Selain niat silaturahim bersama para penulis dan pengamat bacaan anak, tujuan lain aku hadir di pesta awug Komunitas PBA pada hari Sabtu, 25 Mei 2013 beberapa waktu lalu, adalah mengikuti talkshownya. Tema yang digusung menarik. Belum lagi narasumber yang berbicara nanti adalah orang-orang yang mumpuni di bidang masing-masing.

Seperti yang sudah aku tulis di postingan My First Awug Party, bahwa yang bicara di panggung, adalah Teh Ary, Bang Aswi, Kak Injul dan Iin Indari.

Berikut, reportase amatiran yang kubuat.

Pembicara pertama adalah Teh Ary Nilandari (Penulis Buku Anak) .

DSC04774

Teh ary dan tawa khasnya

Dengan celana berwarna coklat, dan baju bermotif senada plus jilbab cantik, teh Ary yang kerap dipanggil Bunda Peri, oleh Pabers (sebutan bagi anggota komunitas PBA), karena kebaikan hatinya membagi ilmu dan pengalamannya di group, membuka talkshow tersebut dengan membagi dua jenis penulis.

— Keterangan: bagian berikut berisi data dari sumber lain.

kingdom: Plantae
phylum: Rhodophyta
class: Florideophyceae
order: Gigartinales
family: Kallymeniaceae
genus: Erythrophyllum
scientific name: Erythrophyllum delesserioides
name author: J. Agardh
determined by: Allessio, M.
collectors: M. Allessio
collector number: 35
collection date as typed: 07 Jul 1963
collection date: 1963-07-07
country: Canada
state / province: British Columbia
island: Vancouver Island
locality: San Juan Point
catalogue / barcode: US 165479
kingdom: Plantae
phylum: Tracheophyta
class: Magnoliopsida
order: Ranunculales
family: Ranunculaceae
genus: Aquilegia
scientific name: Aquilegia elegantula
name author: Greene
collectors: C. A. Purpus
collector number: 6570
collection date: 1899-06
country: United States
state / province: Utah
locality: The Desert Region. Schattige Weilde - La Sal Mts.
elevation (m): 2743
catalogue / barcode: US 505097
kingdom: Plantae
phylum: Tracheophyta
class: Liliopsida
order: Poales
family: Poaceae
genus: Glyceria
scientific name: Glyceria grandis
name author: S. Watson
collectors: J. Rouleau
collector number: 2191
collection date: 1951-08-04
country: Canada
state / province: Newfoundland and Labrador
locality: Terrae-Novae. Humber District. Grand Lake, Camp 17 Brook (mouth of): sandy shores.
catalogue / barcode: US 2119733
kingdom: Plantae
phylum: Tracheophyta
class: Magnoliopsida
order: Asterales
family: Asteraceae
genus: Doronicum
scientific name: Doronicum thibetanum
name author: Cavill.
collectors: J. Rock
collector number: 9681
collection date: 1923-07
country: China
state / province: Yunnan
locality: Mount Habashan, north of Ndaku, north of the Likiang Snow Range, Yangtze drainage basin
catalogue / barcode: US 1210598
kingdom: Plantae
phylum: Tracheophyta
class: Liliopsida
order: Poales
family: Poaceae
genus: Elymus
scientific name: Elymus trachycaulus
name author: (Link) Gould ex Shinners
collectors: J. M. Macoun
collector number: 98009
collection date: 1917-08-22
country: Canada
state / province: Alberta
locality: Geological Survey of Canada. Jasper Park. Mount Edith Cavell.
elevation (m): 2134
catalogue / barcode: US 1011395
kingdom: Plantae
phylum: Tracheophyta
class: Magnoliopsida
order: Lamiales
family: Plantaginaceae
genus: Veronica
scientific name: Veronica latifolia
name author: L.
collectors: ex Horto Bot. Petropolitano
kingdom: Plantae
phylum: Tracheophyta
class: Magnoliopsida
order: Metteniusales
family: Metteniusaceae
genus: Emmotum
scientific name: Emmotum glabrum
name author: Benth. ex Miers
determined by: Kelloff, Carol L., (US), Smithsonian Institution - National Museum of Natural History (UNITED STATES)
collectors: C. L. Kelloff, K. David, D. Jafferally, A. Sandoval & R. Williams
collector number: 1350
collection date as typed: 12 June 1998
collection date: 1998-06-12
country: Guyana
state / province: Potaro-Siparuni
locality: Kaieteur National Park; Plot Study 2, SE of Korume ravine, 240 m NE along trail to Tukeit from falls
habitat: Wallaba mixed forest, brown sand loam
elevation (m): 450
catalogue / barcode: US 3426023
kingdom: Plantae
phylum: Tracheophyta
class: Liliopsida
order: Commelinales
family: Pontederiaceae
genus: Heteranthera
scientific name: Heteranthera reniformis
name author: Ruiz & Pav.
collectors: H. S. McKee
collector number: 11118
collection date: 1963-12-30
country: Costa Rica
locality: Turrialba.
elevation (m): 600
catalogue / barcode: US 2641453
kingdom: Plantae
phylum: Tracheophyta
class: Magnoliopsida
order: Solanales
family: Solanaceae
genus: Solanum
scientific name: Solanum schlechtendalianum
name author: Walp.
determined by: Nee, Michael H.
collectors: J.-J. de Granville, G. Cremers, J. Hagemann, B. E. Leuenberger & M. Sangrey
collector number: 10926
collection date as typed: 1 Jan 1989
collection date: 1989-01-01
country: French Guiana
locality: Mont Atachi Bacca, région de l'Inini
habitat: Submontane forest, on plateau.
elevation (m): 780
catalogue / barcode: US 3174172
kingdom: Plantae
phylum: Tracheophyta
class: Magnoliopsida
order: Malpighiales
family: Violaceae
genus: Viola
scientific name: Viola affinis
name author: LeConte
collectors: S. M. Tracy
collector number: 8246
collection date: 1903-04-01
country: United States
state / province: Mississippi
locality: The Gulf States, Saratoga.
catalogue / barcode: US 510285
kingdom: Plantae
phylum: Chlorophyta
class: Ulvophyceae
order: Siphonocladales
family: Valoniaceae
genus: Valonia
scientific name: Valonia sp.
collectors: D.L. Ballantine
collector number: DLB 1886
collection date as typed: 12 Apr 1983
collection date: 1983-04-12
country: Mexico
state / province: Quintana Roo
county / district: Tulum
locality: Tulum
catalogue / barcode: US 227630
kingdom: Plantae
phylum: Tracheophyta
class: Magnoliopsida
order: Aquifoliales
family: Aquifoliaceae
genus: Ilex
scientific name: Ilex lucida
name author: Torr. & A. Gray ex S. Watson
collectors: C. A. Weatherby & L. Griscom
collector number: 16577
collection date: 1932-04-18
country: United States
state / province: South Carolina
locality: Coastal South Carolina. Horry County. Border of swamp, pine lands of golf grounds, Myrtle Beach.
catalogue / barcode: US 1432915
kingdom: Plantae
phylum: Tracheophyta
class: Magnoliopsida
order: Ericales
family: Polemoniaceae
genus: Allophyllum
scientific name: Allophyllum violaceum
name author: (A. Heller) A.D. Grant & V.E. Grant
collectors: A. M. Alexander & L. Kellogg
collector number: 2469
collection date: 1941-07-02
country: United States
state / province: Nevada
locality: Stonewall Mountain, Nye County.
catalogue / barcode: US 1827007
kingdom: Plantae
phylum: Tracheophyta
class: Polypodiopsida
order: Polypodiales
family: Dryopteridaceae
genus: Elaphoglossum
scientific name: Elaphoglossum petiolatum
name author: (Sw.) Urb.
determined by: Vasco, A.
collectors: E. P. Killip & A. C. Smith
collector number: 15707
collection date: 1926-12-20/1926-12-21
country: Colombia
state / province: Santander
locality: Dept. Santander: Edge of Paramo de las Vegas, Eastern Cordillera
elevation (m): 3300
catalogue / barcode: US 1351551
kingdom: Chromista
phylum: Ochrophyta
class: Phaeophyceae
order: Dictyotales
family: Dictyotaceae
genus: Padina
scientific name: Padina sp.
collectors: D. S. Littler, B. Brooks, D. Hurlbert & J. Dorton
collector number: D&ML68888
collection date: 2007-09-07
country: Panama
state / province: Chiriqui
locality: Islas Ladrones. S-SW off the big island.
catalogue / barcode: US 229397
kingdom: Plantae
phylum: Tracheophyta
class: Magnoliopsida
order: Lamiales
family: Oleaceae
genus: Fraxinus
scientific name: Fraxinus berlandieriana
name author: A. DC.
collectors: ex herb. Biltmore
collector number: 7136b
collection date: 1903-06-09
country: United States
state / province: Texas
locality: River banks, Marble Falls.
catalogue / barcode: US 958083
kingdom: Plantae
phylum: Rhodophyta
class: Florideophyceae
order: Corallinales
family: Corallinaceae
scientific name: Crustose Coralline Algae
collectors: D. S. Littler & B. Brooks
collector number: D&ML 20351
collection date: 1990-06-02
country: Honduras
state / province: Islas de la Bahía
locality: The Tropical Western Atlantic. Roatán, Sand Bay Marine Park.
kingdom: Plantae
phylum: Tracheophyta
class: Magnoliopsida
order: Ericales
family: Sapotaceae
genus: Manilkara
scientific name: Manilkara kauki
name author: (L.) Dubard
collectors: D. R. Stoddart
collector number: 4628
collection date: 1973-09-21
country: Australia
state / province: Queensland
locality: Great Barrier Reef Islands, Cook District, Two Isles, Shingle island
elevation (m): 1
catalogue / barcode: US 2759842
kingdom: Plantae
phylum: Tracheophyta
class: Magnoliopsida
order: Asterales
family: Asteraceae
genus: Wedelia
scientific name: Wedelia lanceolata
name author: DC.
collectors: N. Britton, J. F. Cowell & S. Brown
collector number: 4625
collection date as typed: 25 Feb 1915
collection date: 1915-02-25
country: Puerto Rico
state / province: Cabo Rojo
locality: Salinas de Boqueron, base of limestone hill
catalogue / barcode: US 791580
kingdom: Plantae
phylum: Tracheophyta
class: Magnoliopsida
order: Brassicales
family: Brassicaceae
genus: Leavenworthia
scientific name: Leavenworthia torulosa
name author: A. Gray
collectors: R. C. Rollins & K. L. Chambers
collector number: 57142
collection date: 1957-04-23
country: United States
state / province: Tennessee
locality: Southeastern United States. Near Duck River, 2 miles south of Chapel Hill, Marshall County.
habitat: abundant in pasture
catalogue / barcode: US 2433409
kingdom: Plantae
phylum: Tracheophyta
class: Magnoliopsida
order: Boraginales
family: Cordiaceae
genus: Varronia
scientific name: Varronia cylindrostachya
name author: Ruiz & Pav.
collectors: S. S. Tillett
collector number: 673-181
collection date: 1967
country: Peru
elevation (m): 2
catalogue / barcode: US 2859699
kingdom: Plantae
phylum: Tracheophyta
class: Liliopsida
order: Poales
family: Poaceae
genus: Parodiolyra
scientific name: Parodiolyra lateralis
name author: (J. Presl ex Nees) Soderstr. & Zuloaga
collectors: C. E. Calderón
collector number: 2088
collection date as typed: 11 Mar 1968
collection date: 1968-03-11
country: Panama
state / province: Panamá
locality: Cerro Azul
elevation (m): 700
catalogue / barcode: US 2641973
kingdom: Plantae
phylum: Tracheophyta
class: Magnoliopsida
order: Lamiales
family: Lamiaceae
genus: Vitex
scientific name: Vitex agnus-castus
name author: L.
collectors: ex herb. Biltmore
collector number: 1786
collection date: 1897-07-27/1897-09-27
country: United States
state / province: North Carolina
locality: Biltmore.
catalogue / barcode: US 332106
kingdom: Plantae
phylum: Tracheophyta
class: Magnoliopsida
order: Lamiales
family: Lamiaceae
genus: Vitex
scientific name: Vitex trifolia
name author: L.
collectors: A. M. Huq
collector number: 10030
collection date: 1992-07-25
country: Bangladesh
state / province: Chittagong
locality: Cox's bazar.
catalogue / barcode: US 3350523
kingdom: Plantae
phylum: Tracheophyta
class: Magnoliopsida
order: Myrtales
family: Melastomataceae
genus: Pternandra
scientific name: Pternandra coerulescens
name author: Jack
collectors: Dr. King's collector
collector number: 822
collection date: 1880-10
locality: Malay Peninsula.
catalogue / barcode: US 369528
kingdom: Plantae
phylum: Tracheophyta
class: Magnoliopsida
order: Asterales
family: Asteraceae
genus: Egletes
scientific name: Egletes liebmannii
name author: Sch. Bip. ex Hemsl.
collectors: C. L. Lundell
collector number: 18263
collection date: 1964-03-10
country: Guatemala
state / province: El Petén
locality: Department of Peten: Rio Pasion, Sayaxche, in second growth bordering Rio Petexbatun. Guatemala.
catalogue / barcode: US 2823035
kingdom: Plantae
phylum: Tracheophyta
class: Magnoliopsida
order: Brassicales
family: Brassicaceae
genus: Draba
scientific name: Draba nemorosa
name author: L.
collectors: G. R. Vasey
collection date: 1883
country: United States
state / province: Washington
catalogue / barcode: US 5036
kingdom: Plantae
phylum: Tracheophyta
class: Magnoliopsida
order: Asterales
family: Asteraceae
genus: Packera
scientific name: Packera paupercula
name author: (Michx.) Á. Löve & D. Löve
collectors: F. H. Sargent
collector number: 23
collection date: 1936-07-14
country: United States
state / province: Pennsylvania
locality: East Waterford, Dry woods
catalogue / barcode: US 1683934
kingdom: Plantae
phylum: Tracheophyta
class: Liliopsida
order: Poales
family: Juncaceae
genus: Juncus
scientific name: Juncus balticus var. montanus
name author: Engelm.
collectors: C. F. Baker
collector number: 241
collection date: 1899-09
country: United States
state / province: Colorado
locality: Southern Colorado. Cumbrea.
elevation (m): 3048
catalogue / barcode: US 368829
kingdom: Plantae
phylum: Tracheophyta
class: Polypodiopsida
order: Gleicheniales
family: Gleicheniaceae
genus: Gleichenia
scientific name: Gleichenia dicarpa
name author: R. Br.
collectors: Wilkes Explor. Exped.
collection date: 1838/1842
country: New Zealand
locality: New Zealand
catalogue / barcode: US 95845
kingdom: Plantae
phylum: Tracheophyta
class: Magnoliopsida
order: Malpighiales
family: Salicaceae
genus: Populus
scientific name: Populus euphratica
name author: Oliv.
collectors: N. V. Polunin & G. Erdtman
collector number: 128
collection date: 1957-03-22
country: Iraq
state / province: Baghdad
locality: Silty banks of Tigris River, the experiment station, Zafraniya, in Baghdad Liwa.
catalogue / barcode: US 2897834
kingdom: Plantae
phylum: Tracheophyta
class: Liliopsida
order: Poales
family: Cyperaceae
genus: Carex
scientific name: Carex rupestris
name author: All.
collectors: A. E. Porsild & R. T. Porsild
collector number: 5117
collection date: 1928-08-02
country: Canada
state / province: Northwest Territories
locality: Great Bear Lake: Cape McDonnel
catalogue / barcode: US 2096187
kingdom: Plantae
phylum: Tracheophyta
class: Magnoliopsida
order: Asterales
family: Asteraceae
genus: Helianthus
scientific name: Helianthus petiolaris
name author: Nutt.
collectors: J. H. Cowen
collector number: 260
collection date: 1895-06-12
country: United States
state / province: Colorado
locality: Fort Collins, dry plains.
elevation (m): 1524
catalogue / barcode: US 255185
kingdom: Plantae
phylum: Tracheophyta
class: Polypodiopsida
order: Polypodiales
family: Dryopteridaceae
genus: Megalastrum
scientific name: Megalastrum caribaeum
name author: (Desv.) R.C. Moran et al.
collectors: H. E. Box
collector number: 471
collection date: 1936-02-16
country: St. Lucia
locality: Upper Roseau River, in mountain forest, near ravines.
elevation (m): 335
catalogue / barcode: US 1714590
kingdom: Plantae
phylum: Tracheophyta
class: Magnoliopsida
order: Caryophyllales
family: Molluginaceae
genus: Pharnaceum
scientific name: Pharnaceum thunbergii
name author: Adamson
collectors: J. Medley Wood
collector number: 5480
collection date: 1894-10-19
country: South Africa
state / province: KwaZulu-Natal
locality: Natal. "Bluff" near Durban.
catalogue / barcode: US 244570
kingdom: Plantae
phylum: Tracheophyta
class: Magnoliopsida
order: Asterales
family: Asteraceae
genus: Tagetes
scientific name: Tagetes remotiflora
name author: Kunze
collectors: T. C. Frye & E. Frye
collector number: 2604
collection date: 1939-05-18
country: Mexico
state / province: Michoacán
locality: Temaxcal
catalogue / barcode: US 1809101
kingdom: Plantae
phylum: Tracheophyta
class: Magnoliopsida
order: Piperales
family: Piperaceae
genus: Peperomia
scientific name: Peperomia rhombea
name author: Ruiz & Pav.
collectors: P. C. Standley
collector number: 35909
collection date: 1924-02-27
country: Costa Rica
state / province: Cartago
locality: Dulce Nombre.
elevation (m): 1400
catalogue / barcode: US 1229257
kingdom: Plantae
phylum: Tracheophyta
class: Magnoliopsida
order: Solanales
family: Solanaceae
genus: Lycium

“Jika, kita bicara tentang penulis, maka ada yang Just Author, dan satu lagi Published Author.” Suara lembut teh Ary agak sedikit dikalahkan oleh riwehnya kondisi sekitar. Catatan buat kegiatan talkshow komunitas PBA berikutnya, mungkin jika mau bikin talkshow, mending cari kawasan yang lebih tenang, tidak di mal… Hihihi.

Selanjutnya, Teh Ary menjelaskan, bahwa menjadi Published Author itu selalu (berada) dalam fase proses. Karena menerbitkan 1 buku saja is not enough. Harus terus-menerus, karena menulis dan menerbitkan buku itu tak ada batas lulusnya.

Bagi Teh Ary, membaca itu seperti menarik nafas dan menulis adalah fase menghembuskan nafas. Semua dilakukan terus menerus dan berulang. Kita (sebagai penulis buku) tidak boleh cepat puas. Itu salah satu alasan kita harus terus menulis.

Paparan beliau berikutnya adalah, ketika ditanya oleh moderator (Kang Ali dan Bhai Benny) mengenai beda Penulis dengan Pengetik. Menurut Teh Ary, entah, apakah istilah ini cukup relevan atau tidak, namun yang pasti, Pengetik hanya mengetik saja, tanpa aware dengan isi tulisan. Sementara penulis lebih peduli dengan tulisan yang dibuatnya. Artinya, seorang penulis akan aware atas apa yang ditulisnya.

Terkait dengan kompetisi menulis yang makin kuat, Teh Ary memberikan beberapa tips untuk pabers dalam meningkatkan kualitas tulisan, antara lain :

1.    Passion.

Apakah si penulis memiliki passion atau tidak terhadap dunia menulis. Menulis itu dilakukan untuk apa? Panggilan hatikah?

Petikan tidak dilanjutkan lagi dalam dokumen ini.